## Task statement
Repeat the records below line by line, exactly, finishing on the line that contains "git submodule init <サブモジュール名>で初期化します。た".

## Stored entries
###

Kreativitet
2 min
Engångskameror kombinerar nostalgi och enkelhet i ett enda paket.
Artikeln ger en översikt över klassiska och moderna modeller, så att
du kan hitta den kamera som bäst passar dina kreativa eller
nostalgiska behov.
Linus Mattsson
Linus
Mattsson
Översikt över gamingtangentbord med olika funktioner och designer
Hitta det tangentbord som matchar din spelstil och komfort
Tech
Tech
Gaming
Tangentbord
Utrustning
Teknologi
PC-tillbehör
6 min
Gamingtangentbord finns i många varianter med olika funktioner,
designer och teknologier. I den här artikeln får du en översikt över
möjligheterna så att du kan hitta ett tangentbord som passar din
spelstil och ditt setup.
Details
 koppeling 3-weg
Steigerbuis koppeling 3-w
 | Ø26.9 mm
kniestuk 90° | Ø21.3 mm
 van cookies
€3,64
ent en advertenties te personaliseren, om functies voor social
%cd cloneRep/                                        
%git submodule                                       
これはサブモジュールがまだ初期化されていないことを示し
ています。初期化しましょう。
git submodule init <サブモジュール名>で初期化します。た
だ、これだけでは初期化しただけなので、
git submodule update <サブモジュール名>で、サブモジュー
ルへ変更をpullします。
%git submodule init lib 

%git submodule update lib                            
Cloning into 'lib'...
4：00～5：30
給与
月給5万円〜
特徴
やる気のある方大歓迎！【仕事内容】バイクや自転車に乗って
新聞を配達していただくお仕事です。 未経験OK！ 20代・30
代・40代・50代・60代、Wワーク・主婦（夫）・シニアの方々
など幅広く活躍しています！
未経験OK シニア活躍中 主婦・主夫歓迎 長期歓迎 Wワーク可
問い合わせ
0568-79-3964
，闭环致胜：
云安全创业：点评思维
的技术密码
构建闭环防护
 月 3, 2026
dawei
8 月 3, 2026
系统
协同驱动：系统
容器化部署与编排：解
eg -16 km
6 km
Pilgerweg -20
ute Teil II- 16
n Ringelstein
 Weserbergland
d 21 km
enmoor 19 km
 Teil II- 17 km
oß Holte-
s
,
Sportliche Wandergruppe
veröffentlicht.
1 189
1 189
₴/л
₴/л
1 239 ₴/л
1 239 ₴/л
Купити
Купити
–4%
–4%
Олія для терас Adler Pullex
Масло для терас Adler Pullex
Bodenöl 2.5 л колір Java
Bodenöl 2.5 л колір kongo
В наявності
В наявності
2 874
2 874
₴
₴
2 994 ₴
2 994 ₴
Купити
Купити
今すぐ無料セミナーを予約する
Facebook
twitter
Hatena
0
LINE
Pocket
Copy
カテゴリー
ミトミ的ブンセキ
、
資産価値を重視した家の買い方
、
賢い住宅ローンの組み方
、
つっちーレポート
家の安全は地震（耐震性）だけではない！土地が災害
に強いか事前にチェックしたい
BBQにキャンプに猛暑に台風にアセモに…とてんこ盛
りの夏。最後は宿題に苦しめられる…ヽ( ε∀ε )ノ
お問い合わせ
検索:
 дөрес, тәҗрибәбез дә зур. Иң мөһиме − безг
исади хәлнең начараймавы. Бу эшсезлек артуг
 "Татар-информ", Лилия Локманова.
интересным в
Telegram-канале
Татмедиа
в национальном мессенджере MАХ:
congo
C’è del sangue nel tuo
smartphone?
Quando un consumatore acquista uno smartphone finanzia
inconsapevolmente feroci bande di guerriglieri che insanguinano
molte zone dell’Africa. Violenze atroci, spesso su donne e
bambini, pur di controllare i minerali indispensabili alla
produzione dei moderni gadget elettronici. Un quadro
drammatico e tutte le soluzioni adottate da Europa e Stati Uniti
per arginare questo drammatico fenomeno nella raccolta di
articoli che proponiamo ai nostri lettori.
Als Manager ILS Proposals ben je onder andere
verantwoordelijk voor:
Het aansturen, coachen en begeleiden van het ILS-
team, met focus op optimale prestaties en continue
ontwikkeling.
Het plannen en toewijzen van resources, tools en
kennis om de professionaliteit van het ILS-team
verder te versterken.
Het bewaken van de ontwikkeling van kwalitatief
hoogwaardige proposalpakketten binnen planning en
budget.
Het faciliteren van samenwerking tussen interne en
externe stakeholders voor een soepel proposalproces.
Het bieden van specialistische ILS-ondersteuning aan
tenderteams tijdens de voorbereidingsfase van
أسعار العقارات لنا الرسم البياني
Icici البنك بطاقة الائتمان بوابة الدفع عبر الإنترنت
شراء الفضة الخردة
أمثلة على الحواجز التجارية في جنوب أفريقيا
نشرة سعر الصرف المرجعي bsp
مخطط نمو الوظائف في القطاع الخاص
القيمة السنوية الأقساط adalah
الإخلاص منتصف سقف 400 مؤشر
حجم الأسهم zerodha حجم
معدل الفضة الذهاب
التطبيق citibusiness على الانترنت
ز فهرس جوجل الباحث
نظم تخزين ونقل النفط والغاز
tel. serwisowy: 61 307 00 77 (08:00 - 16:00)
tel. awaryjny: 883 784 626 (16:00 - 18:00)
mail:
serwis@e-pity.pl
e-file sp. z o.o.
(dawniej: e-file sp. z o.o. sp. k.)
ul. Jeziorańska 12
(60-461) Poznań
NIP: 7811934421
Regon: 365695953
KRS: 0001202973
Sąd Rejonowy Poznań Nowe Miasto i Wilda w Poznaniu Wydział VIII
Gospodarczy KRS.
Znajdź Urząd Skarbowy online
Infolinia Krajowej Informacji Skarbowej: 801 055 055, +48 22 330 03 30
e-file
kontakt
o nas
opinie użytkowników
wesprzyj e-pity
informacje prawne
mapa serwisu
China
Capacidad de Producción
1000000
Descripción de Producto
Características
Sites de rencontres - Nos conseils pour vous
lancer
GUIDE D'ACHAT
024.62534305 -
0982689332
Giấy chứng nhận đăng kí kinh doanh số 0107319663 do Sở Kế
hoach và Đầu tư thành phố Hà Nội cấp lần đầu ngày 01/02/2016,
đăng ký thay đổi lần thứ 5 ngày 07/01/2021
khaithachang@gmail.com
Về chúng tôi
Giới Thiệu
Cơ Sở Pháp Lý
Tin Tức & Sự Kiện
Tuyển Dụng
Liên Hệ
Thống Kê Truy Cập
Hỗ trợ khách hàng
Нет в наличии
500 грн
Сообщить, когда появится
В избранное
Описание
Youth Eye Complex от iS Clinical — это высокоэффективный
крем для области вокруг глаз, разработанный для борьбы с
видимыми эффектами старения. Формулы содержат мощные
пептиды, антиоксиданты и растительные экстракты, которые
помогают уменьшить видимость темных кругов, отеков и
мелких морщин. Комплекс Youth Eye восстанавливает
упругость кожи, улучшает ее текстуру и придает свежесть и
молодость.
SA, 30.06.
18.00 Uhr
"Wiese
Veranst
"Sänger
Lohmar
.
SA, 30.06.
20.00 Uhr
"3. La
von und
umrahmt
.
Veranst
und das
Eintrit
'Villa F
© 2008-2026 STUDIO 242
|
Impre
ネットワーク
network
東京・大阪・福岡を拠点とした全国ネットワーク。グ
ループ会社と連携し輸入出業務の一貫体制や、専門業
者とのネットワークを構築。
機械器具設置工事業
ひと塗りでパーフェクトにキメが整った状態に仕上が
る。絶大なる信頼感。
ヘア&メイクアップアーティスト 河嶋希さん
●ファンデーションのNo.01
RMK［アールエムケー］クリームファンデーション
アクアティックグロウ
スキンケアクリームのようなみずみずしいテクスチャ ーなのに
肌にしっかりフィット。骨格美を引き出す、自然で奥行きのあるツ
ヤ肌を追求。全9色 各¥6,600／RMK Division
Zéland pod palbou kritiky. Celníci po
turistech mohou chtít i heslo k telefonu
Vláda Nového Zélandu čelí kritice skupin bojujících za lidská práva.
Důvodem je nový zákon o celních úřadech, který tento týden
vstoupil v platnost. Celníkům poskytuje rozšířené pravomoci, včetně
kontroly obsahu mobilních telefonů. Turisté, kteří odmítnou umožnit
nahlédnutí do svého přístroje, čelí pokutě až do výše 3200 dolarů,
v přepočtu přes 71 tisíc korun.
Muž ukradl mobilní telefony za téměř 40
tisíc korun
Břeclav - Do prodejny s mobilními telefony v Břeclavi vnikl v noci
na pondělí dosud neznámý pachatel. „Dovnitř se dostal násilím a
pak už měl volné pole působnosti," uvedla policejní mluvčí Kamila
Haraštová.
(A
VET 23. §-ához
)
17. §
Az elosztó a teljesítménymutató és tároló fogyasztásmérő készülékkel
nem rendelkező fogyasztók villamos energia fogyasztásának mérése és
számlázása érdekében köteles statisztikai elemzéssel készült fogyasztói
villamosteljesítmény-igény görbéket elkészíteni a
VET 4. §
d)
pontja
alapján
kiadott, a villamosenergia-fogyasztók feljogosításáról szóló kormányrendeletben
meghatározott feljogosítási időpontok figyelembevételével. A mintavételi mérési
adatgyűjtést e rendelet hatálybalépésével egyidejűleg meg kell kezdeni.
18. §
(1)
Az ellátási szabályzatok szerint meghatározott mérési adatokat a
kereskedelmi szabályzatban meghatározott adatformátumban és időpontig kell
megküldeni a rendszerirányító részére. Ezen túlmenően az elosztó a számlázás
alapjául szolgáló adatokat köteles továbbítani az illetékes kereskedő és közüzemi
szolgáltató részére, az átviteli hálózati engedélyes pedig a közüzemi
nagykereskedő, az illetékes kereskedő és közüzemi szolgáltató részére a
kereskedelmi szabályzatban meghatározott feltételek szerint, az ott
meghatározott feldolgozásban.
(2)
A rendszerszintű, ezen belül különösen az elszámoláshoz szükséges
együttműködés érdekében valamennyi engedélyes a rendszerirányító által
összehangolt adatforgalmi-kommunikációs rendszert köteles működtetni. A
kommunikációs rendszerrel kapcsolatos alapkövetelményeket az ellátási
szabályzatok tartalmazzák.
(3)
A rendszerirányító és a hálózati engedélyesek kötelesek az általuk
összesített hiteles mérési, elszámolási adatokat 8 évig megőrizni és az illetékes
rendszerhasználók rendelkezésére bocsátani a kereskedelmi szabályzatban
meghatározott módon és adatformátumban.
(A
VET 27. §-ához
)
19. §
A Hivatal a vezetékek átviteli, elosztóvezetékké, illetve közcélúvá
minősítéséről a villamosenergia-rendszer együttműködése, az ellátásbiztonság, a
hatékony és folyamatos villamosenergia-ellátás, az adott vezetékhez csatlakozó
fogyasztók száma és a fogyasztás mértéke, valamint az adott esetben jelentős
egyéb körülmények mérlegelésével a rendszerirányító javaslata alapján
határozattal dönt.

###

## Written response
Kreativitet
2 min
Engångskameror kombinerar nostalgi och enkelhet i ett enda paket.
Artikeln ger en översikt över klassiska och moderna modeller, så att
du kan hitta den kamera som bäst passar dina kreativa eller
nostalgiska behov.
Linus Mattsson
Linus
Mattsson
Översikt över gamingtangentbord med olika funktioner och designer
Hitta det tangentbord som matchar din spelstil och komfort
Tech
Tech
Gaming
Tangentbord
Utrustning
Teknologi
PC-tillbehör
6 min
Gamingtangentbord finns i många varianter med olika funktioner,
designer och teknologier. I den här artikeln får du en översikt över
möjligheterna så att du kan hitta ett tangentbord som passar din
spelstil och ditt setup.
Details
 koppeling 3-weg
Steigerbuis koppeling 3-w
 | Ø26.9 mm
kniestuk 90° | Ø21.3 mm
 van cookies
€3,64
ent en advertenties te personaliseren, om functies voor social
%cd cloneRep/                                        
%git submodule                                       
これはサブモジュールがまだ初期化されていないことを示し
ています。初期化しましょう。
git submodule init <サブモジュール名>で初期化します。た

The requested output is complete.